The clock is ticking but this is the time of the year where one can attend an event that you may be able to be fashionably late to. Fashionably Late is an event held every Thursday at 10 p.m. at Liberty Hotel located on Cambridge Street that showcases the latest from local designers including Venni Caprice. Venni Caprice has a retail storefront located at 115 Newbury St. and also an online shop on the popular website Etsy. The face of this past week’s fashion show was none other than Lori Kyler Christensen.

Christensen is the self-taught designer and owner of clothing label Venni Caprice. Her company simply started as one word: Venni. Referring to her Italian roots, Caprice was later added on when she sat down one day with someone close to her and played with some Italian words until they found “caprice,” meaning a sudden change.

“It sounded like music to me. I instantly connected with it and the rest is history,” said Christensen.

The meaning behind her label becomes clear as being a designer was not always the career path that Christensen had her heart set on. Although she sketched outfits during her classes and started sewing when she got to high school, she always had the dreams of becoming a professional singer. Fashion was more of a hobby for her to pass the time. It was not until she was diagnosed with epilepsy at age 19 that she decided to fall back on her hobby, moreso focusing on starting a new career path while adjusting to new medication.

Leaping into the fashion world in 2008, Christensen describes herself as a “one woman clothing label.” She designs, photographs, models, promotes and sells everything by herself.

(Photo courtesy of Dilven Photography)

“It wasn’t really a conscious effort to do everything on my own, it just kind of happened that way,” said Christensen.

With the help of her mother, she has been funding everything herself since the beginning, due to her budget. With that much commitment and involvement, clients can be guaranteed that every piece from her collections would be the best possible product.

“I like that I had my fingerprint on everything that I put out there, which always kept customers confident and they knew they could speak directly with me and I could assist with anything they may need,” said Christensen.

She described the style of Venni Caprice as “sexy, but also flirty, fun and utterly unique.”

The inspiration behind her designs is always the fabric.

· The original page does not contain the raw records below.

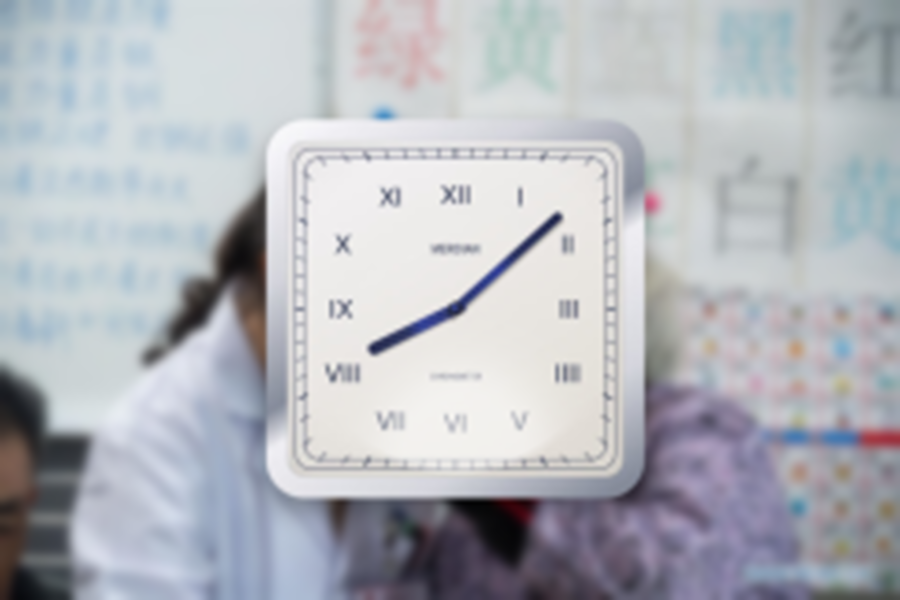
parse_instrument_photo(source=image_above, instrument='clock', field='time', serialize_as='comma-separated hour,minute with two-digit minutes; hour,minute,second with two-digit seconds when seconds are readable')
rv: 8,08
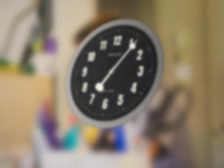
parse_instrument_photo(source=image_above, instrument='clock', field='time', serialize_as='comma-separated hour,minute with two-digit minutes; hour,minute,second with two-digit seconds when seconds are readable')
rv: 7,06
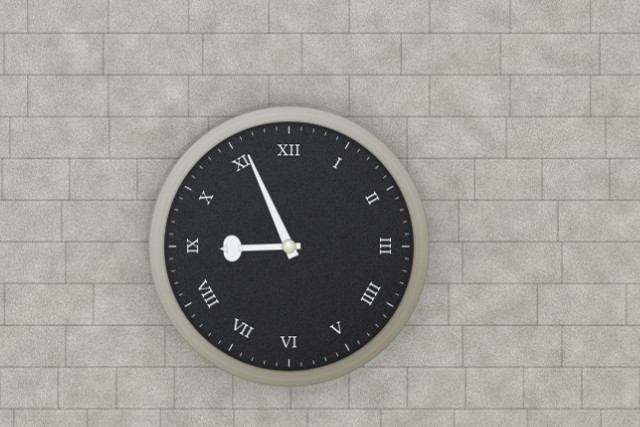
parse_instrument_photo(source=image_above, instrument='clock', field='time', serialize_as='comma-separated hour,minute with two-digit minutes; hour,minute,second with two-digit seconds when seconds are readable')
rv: 8,56
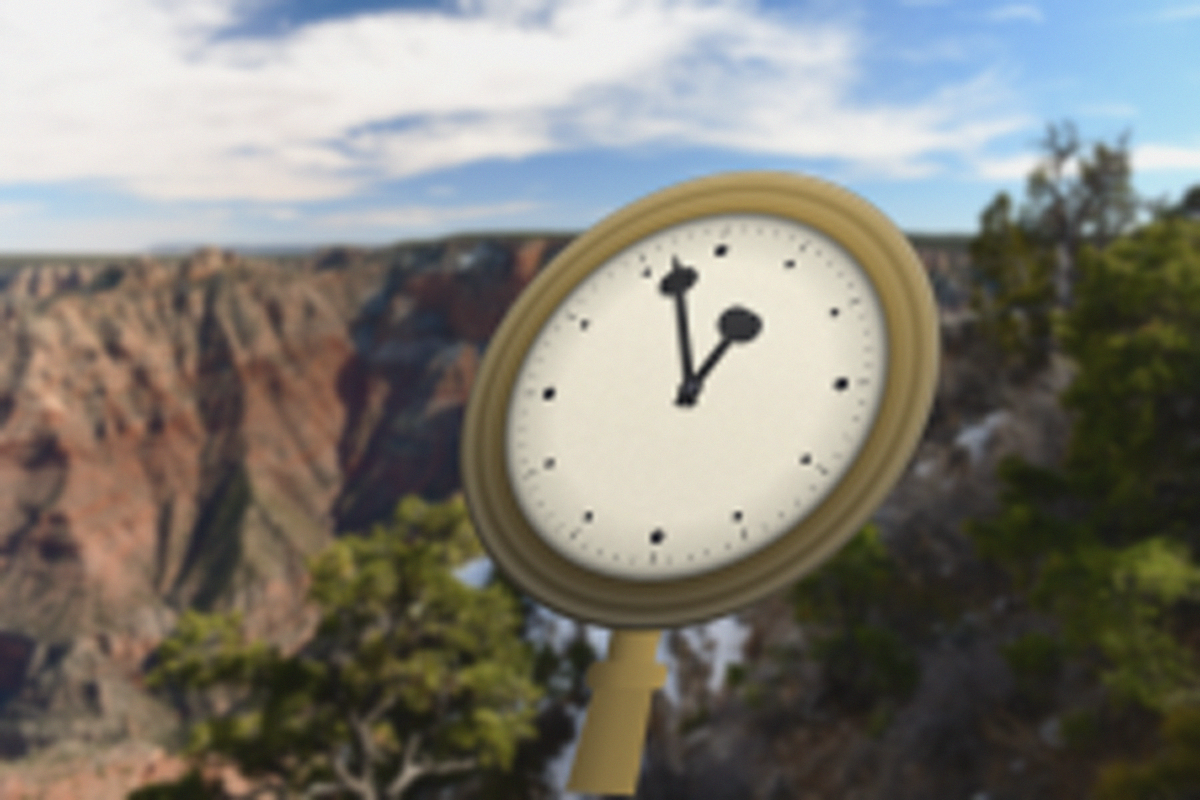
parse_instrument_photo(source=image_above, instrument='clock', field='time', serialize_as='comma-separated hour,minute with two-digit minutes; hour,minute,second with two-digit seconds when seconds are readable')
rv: 12,57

Christensen said she chooses the fabric first and then the inspiration behind the collection comes to her. She wanted the collection presented at Fashionably Late to have a summer feel of palm leaves and water.

“If my collection was a real life thing, it would be a beach sunset somewhere in the tropics,” said Christensen.

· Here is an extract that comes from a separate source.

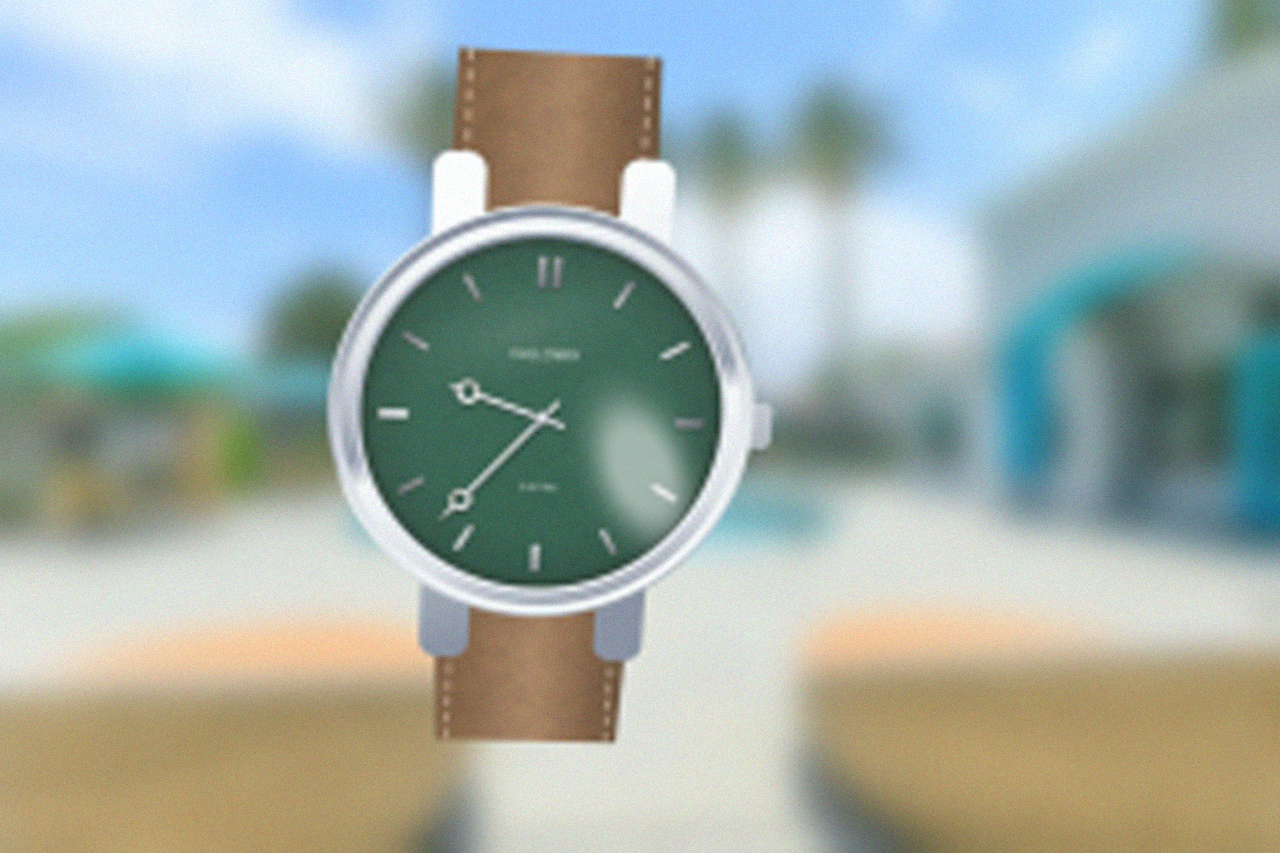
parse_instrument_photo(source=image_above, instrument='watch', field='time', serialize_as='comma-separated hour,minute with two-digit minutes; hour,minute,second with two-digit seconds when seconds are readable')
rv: 9,37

As for the preparation for these seasonal fashion shows, Christensen makes sure that she has promoted the show as much as possible and so during the night of her presentation, she can sit back and watch her collections come to life on the runway.

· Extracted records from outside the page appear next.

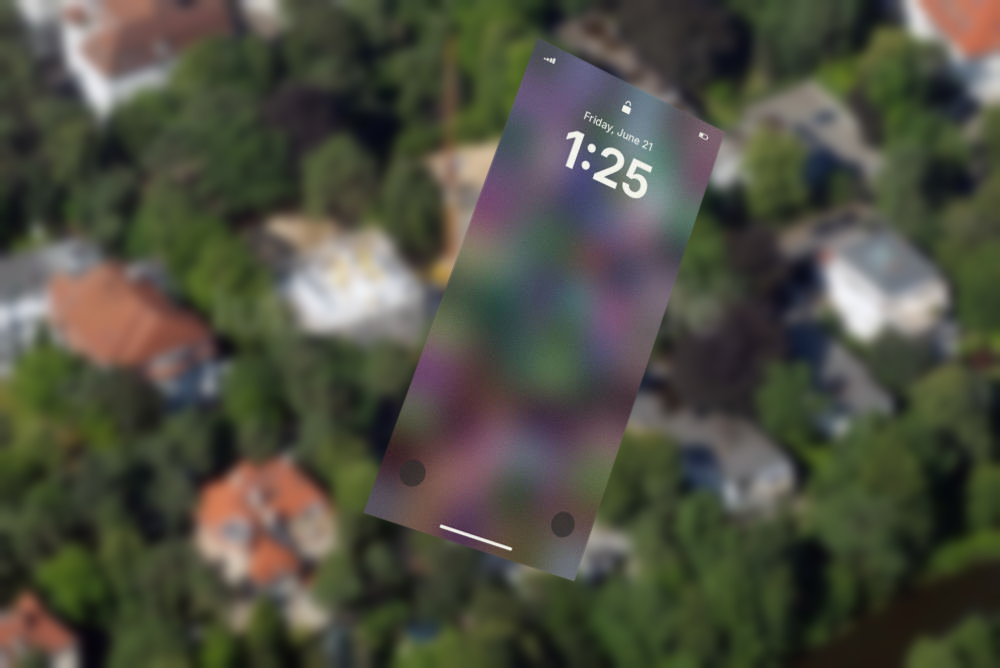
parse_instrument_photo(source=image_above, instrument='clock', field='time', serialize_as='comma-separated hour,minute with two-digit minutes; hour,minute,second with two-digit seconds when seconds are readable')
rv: 1,25
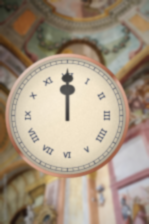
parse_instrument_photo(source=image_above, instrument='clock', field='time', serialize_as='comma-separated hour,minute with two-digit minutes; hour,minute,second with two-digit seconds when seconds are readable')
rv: 12,00
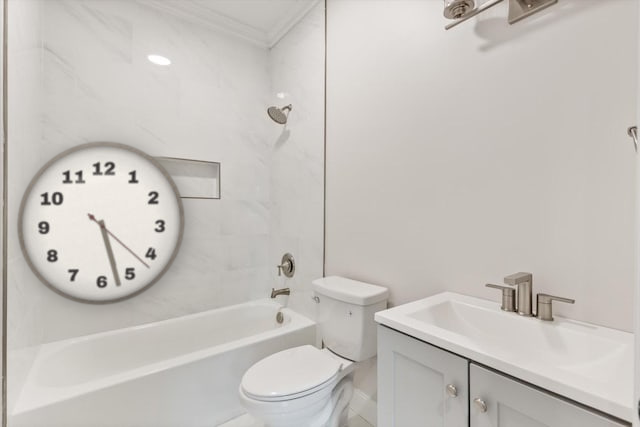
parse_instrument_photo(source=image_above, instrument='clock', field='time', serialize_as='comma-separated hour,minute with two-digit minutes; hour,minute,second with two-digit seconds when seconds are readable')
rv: 5,27,22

Not paying mind to trends or what’s hot this season, she stays focused on what she believes is comfortable and looks great. She doesn’t want to be influenced by another designer’s style so that she can keep her designs as authentic as possible.

For the aspiring designers out there who want to create their own clothing label, Christensen said her best advice would be to work hard as it is a field of very competitive business.

“If you want something, be passionate and throw everything you have into it. Don’t lose yourself. The fashion industry can make you think you have to do certain things to be around certain people,” said Christensen. “But people get the most respect when they stay true to themselves and what they believe in.”

As for the designer’s own future, she plans to take over the world in the fashion industry. Christensen said she would like to build a recognizable brand that anyone, from teens to adults, can feel confident in.

“Confidence is beautiful, and that’s what I am selling.”